Stored data entries:
::::

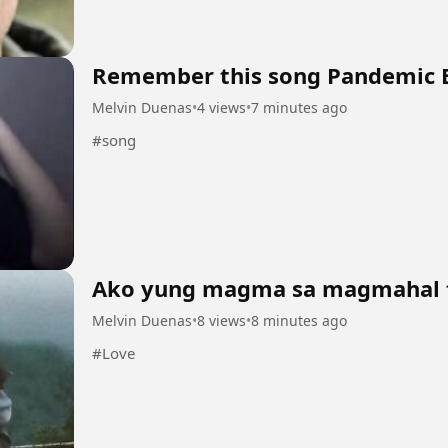
Remember this song Pandemic 
Melvin Duenas
•
4 views
•
7 minutes ago
#song
Ako yung magma sa magmahal 
Melvin Duenas
•
8 views
•
8 minutes ago
#Love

::::

* Exercise prompt: Write the records out in full, word for word; leave every picture behind.

* Task response:
Remember this song Pandemic 
Melvin Duenas
•
4 views
•
7 minutes ago
#song
Ako yung magma sa magmahal 
Melvin Duenas
•
8 views
•
8 minutes ago
#Love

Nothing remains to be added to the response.